- PROBLEM 1: Summarize the news excerpt on B.C. fish farms in two sentences.
- PROBLEM 2:
Using the news excerpt on B.C. fish farms, decide whether each statement agrees with it. Answer yes or no for each and quote the words that settle it.
(a) The document was signed by Indigenous leaders from more than half of B.C.'s First Nations.
(b) Chamberlin plans to present the document to the federal fisheries minister.
(c) Roberts says the occupations were disruptive from the start.
- PROBLEM 3: Write the next few sentences of the news excerpt on B.C. fish farms, picking up after its final sentence.

EXCERPTED PASSAGE Start Marker

Documents addressed to province
The World Salmon Alliance has issued a document signed by Indigenous leaders from more than half of B.C.'s First Nations, calling on the provincial government to dismantle open-pen fish farming in favour of land-based, closed containment farms.
The document also calls on the government to embrace recommendations made in the Cohen Commission, which was mandated to look into the state of salmon stocks in B.C.'s Fraser River.
"The vast majority of First Nations in British Columbia are absolutely opposed to open pen fish farms," said Union of B.C. Indian Chiefs vice-president Bob Chamberlin.
Chamberlin says he will present the document to premier John Horgan at the B.C. Cabinet and First Nations Leaders' Gathering, a two-day summit being held in Vancouver.
"What you're witnessing with the occupation with the fish farms is what happens when the previous governments have turned a deaf ear, when they relied upon consultation and accommodation that never met the needs of our people," said Chamberlin.
Protestors cause disruptions
Ian Roberts, spokesperson for Marine Harvest Canada, says the occupations, which began as peaceful, have since become disruptive.
Yesterday, occupation members attempted to blockade a packing ship from entering the farm. Roberts says they put themselves in danger of being struck by the large ship.

EXCERPTED PASSAGE End Marker
RECORDED DATA Start Marker

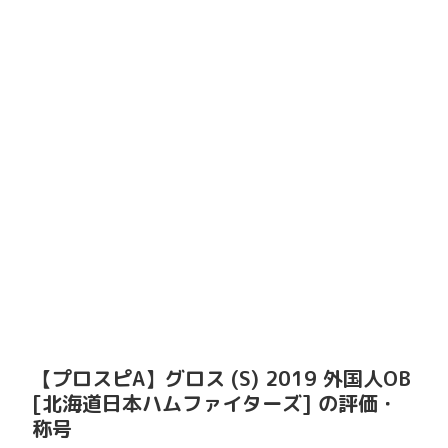
【プロスピA】グロス (S) 2019 外国人OB
[北海道日本ハムファイターズ] の評価・
称号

RECORDED DATA End Marker

- TASK RESPONSE 1: Indigenous leaders from more than half of B.C.'s First Nations have signed a World Salmon Alliance document urging the provincial government to replace open-pen fish farming with land-based, closed containment farms and to adopt the Cohen Commission's recommendations, and Bob Chamberlin says he will present it to premier John Horgan. Ian Roberts of Marine Harvest Canada says the fish farm occupations began peacefully but have become disruptive, including an attempt to blockade a packing ship.

- TASK RESPONSE 2:
(a) Yes: "signed by Indigenous leaders from more than half of B.C.'s First Nations."
(b) No: "he will present the document to premier John Horgan."
(c) No: "the occupations, which began as peaceful, have since become disruptive."

- TASK RESPONSE 3:
"We're becoming more concerned about safety," said Roberts. "Getting in between a dock and a large boat is very, very dangerous. We were able to continue our business, but we had to have an RCMP presence there to have the campers remain at a safe distance away from the large vessel docking."
Roberts reiterated Marine Harvest Canada's willingness to work with First Nations, and allow a representative to observe their operations regularly.
Province hopes for balanced solution
B.C.'s Minister of Agriculture Lana Popham was one of the many government officials present at this week's leadership summit. Popham says she's spoken with numerous Indigenous leaders regarding open-pen fish farming in territorial waters.
In an emailed statement, she told CBC News that ensuring the safety of wild salmon populations is a priority for the provincial government. However, she also noted the economic benefits of fish farming to small towns along the province's coast should not be overlooked.
"This is an issue that won't be solved overnight, but one that will require having everyone at the table to determine solutions going forward," said Popham.